NEW DELHI: With the country completing a month of nationwide lockdown to contain the deadly coronavirus, school teachers have been working hard to keep the academic calendar on track.
The biggest tool for these teachers to complete the herculean task is online teaching, but many teachers believe that even with advanced technology, challenges in the newest method are immense.
School teachers are trying various e-methods such as sharing lecture videos on class, Whatsapp groups, sending in worksheets and using third party e-learning applications. But many believe these all cannot be alternative to face-to-face teaching.
“The current situation is quite challenging for teachers as well as students. One thing that is deeply missing is the humanizing effect the school environment brings with it,” said Priyanka Barara, Principal of Delhi International.
Barara said that due to the lockdown and the prevailing tensions, the teachers are still unaware of the curriculum for the board students. There are many doubts such as if the curriculum will stay the same, which makes the task tougher.
“In board classes, teachers are still not sure how much curriculum reduction will be done for the students and which portions will be curtailed. In order to be safe, the teachers are covering chapters as per the order in NCERT books,” she added.
The Pro-Vice Chairperson of Pacific World School, Nidhi Bansal, too, pointed out that online education has not been as good for senior classes as it may have been for the junior section.
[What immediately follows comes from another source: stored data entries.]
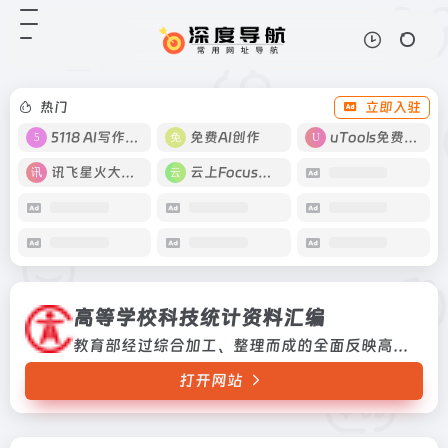
高等学校科技统计资料汇编
打开网站
教育部经过综合加工、整理而成的全
面反映高等学校科技活动总体情况的
数据资料汇集教育部经过综合加工、
热门
立即入驻
整理而成的全面反映高等学校科技活
动总体情况的数据资料汇集
5118 AI写作工具
免费AI创作
uTools免费工具箱
讯飞星火大模型
云上Focus接码
高等学校科技统计资料汇编
教育部经过综合加工、整理而成的全面反映高等学校科技活动总体情况的数据资料汇集教育部经过综合加工、整理而成的全面反映高等学校科技活动总体情况的数据资料汇集
打开网站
“The teachers have to be sensitive to the challenges and manage expectations within what is possible as they move from one lesson to another online while maintaining the bond with their students,” Bansal said.
“But in senior classes, there is a growing evidence of online education which is hurting a critical group: the less proficient students who are precisely those most in need of skilled classroom teachers,” she added.
Principal of DPS Indirapuram Sangeeta Hajela echoes Bansal’s views. Hajela says online classes demand much more discipline even as getting students to take part in discussion becomes much more difficult.
“There will always be those students who are sometimes not willing to participate in discussions or who resent that an online course often requires as much or more discipline and effort as against a face-to-face interaction. But if we take time to engage them in correspondence around an activity, then even some of those students will find that they have something they want to contribute,” Hajela said.
However one major concern was raised by Pallavi Updhyaya, Principal of DPS Rajnagar Extension: the rise in cyber-crimes during these days when everyone is using the internet during a major part of their day. “Online classrooms take away the charm of learning by doing; they miss out on the real experiences. Also keeping a check on the students becomes a challenge. The rise in cyber-crimes further adds to the challenge of security,” Updhyaya said.